Há um fundo de verdade nela. Débil, mas há. A rigor, Bolsonaro não pode fazer nada a respeito da conduta criminosa de um ou outro apoiador, mas não pode minimizá-la. Como candidato a presidente, o militar tem a obrigação de condenar prontamente cada ato de violência contra quem quer que seja.

 

Há um risco no País que não está mais simplesmente no ar, mas nas ruas. É um medo real de que algo esteja prestes a sair dos trilhos. Não é discurso alarmista. As pessoas - uma parte delas - parecem começar a sentir que podem hostilizar quem elas consideram diferentes: o mestre de capoeira, a lésbica, a transexual.

 

Não se pode aceitar, sob nenhuma hipótese, que esses episódios sejam interpretados como incidentes triviais sem conexão entre si. Há um denominador comum a todos: o ódio. São todos crimes contra as diferenças.

 

É bom que se comece a dizer as coisas pelos nomes que elas têm. Com clareza, sem apelar a eufemismos. No País onde uma vereadora foi morta a tiros e sete meses depois ainda não se conhecem os autores do crime, algumas pessoas estão morrendo vítimas da intolerância política.

 

Nenhum desses casos mereceu de Bolsonaro uma condenação expressa, cristalina, incontornável. Pelo contrário.

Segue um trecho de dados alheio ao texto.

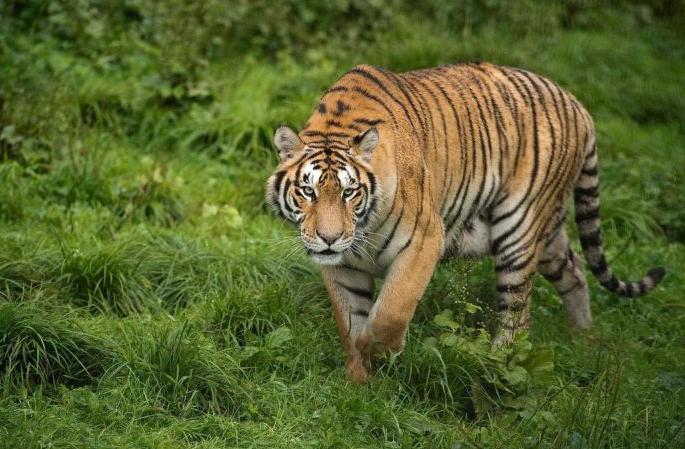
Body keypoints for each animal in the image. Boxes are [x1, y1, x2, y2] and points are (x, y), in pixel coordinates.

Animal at [265, 62, 666, 383]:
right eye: (308, 191)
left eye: (350, 193)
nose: (329, 239)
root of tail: (578, 104)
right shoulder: (342, 266)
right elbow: (349, 320)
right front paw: (359, 382)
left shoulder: (424, 240)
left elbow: (391, 311)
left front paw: (378, 350)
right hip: (549, 233)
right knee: (576, 269)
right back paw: (582, 336)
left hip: (518, 228)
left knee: (517, 315)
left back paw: (494, 363)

Às vésperas da eleição, um dos candidatos a deputado estadual pelo seu partido fotografou-se sorridente enquanto rasgava um cartaz de homenagem a Marielle Franco.

 

Fez isso durante comício do ex-juiz Wilson Witzel (PSC), aliado de Bolsonaro que ameaçou dar voz de prisão a Eduardo Paes (DEM) caso o rival mentisse no debate.

 

Rodrigo Amorim, o tal candidato, foi o deputado estadual mais votado para a Assembleia Legislativa fluminense.

 

Nesses dias, fui procurado por uma mãe ainda muito jovem. Ela me contou que, pela primeira vez, foi hostilizada na rua enquanto andava de mãos dadas com a filha. "Acharam que éramos um casal gay", ela falou.